* Problems and tasks
[A] List every cocktail that the cocktail-categories article names as a gem found in the book from Camden Town.
[B] According to the cocktail-categories article, how many drinks were on the menu at the tiki bar in Shoreditch?
[C] Carry the cocktail-categories article forward from its final sentence.

* Text
Cocktail categories explained: discover the easiest cocktail classification to remember hundreds of recipes
I have the memory of a goldfish. So, how can I possibly remember hundreds of cocktails at all time? The answer is simple: I learned how to create cocktail categories in a way that makes sense to me and that helps me remember them. This is what I’ll share in this article: my personal cocktail categories classification and a glimpse into the beginning of my bar-tending journey.
I decided I wanted to work in a bar because it was fun. I wanted to shake up cocktails and have a good time every night! But I didn’t know where to start.
First of all i didn’t even know what i should have remembered, which one were the most basic cocktails, the most ordered, which ones were the classics, which ones were the ones i should have kept on my mind by default…
So, young and hopeful, I went into a bookshop in Camden town and picked a colorful book with a title similar to ‘100 cocktails for every occasion’ thinking to myself that there must have been some good recipes in there.
…To even my surprise, turns out the book wasn’t totally rubbish and among the many overly sweet recipes calling for juices, artificial grenadine and Nutella, I managed to find a few gems like the Bobby Burns, the Margarita, the Hemingway daiquiri and a complete list of possible garnishes for a martini.
After that, when i got my first job as a bartender in a grim but fun tiki bar in Shoreditch, I was constantly studying the specs for the 33 drinks on the menu: on the tube, while walking, on the bus, everywhere. They all seemed so many and so different one from the other.
It was very hard for me but the fun i had shaking them all up and basically going to a party every night made it all worthy.
However, I only stayed there for a couple of months before moving on to a better place.

* Exercise data
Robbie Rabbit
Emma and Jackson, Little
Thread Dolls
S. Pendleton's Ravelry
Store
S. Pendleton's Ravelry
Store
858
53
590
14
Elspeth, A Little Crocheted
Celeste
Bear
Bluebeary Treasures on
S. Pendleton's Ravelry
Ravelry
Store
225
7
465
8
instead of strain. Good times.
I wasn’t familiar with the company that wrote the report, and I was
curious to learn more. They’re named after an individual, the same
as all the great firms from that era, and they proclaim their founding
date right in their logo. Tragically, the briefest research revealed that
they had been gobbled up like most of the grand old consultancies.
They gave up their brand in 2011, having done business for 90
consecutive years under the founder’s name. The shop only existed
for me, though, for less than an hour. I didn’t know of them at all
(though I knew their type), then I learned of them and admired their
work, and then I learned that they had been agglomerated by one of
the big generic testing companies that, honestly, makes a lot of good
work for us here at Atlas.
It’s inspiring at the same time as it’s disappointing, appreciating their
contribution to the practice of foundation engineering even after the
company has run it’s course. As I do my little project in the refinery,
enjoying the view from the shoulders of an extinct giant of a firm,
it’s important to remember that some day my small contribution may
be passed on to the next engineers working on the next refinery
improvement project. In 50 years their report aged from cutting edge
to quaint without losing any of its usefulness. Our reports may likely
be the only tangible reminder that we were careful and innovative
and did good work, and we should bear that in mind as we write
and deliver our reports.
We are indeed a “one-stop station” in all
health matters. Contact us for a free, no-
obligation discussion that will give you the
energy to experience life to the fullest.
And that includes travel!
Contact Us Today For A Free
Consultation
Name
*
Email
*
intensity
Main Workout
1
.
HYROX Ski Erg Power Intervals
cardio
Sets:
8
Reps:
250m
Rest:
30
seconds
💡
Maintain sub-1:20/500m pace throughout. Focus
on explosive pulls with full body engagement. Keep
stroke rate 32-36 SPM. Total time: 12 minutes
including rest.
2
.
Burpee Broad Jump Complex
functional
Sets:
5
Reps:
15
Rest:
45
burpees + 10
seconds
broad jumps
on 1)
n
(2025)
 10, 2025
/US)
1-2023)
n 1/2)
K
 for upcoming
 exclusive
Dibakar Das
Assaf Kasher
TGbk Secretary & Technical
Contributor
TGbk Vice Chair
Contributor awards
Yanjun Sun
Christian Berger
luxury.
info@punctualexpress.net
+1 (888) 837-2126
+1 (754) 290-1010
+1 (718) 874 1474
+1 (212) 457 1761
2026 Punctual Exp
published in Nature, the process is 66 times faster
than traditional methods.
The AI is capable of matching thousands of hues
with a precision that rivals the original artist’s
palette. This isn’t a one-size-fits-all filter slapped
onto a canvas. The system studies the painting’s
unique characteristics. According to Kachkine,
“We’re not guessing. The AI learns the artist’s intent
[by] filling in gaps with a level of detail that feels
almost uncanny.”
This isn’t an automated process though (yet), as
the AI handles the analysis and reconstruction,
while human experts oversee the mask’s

* Results by task
[A]
Bobby Burns
Margarita
Hemingway daiquiri

[B] 33 drinks.

[C]
This time i was working with real professionals who thought me a lot about the trade. In fact, they taught me about spirits, they made me try different flavors, they put me to read books.
One of the first lesson i learned was about cocktail classification: in short, all cocktails can be grouped in few different categories that share something in common.
This was brilliant because it made remembering specs so. much. easier.
As a result of this, more confidence came and I started exploring and experimenting with creating my own drinks and letting people taste them. Scary experience but it paid off eventually.
There are a few different category systems out there but I always feel that they are either too detailed or too simple and that few categories overlaps.
With this in mind, I’ll introduce you to my personal cocktail categories classification method in order for you to have all the basis covered to make a surprisingly high number of drinks with minimal mnemonic exercise.
Starting from a single ‘mother’drink, you’ll have access to a multitude of variations and therefore to a multitude of different drinks.
Below, I’ll explain each category and i’ll link them to a few cocktail recipes examples to clarify the general idea.
My name is Lulu and I am a cocktail creatress, menu developer, consultant and blogger based in the wonderful Scottish highlands.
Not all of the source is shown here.